Di bagian terdepan sinus etmoid enterior ada bagian yang sempit,
disebut resesus frontal, yang berhubungan dengan sinus frontal. Sel etmoid
yang terbesar disebut bula etmoid. Di daerah etmoid anterior terdapat suatu
penyempitan yang disebut infundibulum, tempat bermuaranya ostium sinus
maksila. Pembengkakan atau peradangan di resesus frontal dapat
menyebabkan sinusitis frontal dan pembengkakan di infundibulum dapat
menyebabkan sisnusitis maksila. Atap sinus etmoid yang disebut fovea
etmoidalis berbatasan dengan lamina kribosa.
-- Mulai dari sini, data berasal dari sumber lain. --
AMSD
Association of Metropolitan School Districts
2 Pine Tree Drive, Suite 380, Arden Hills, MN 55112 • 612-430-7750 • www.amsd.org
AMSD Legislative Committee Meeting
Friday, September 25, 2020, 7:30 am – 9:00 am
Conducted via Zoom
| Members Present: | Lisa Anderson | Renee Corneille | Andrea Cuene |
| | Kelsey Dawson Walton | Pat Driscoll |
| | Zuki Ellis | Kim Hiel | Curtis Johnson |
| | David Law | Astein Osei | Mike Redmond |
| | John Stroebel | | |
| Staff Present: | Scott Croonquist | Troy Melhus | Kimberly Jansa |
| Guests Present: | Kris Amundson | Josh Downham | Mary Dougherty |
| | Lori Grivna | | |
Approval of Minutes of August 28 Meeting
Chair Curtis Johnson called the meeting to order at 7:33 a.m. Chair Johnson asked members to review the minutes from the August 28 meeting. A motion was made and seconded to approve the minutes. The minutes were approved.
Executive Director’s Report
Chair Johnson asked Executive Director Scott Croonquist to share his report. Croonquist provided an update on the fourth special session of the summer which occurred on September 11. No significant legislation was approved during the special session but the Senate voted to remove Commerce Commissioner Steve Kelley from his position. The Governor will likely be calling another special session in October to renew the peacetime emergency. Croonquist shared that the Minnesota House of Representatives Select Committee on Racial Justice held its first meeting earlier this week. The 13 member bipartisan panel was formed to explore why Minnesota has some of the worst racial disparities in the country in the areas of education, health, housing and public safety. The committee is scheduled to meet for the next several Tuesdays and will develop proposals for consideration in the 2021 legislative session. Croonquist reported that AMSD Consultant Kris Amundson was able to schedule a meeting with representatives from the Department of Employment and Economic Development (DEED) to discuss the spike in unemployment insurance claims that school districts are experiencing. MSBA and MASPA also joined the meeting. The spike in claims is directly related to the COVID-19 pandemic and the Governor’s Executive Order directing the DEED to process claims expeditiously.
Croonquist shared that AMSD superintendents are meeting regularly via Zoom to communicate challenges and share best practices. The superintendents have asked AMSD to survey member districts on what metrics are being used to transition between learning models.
Dinding lateral sinus adalah
lamina papirasea yang sangat tipis dan membatasi sinus etmoid dari rongga
12
orbita. Di bagian belakang sinus etmoid posterior berbatasan dengan sinus
sfenoid.
• Sinus Sfenoid2
Sinus sfenoid terletak dalam os sfenoid di belakang sinus etmoid
posterior. Sinus sfenoid dibagi dua oleh sekat yang disebut septum
intersfenoid. Ukurannya adalah tinggi 2 cm , dalamnya 2.3 cm dan lebarnya
1.7 cm. Volumenya bervariasi dari 5-7.5 ml. Saat sinus berkembang,
pembuluh darah dan nervus di bagian lateral os sfenoid akan menjadi
sangat berdekatan dengan rongga sinus dan tampak sebagai indentasi pada
dinding sinus etmoid.
Batas-batasnya ialah, sebelah superior terdapat fosa serebri media
dan kelenjar hipofisa, sebelah inferiornya atap nasofaring, sebelah lateral
berbatasan dengan sinus kavernosus dan a.karotis interna (sering
tampak sebagai indentasi) dan di sebelah posteriornya berbatasan dengan
fosa serebri posterior di daerah pons.
• Kompleks Ostio-Meatal2
Pada sepertiga tengah dinding lateral hidung yaitu di meatus medius,
ada muara-muara saluran dari sinus maksila, sinus frontal dan sinus etmoid
anterior. Daerah ini rumit dan sempit dan dinamakan kompleks ostio-meatal
(KOM), terdiri dari infundibulum etmoid yang terdapat di belakang
prosesus unsinatus, resesus frontalis, bula etmoid dan sel-sel etmoid anterior
dengan ostiumnya dan ostium sinus maksila.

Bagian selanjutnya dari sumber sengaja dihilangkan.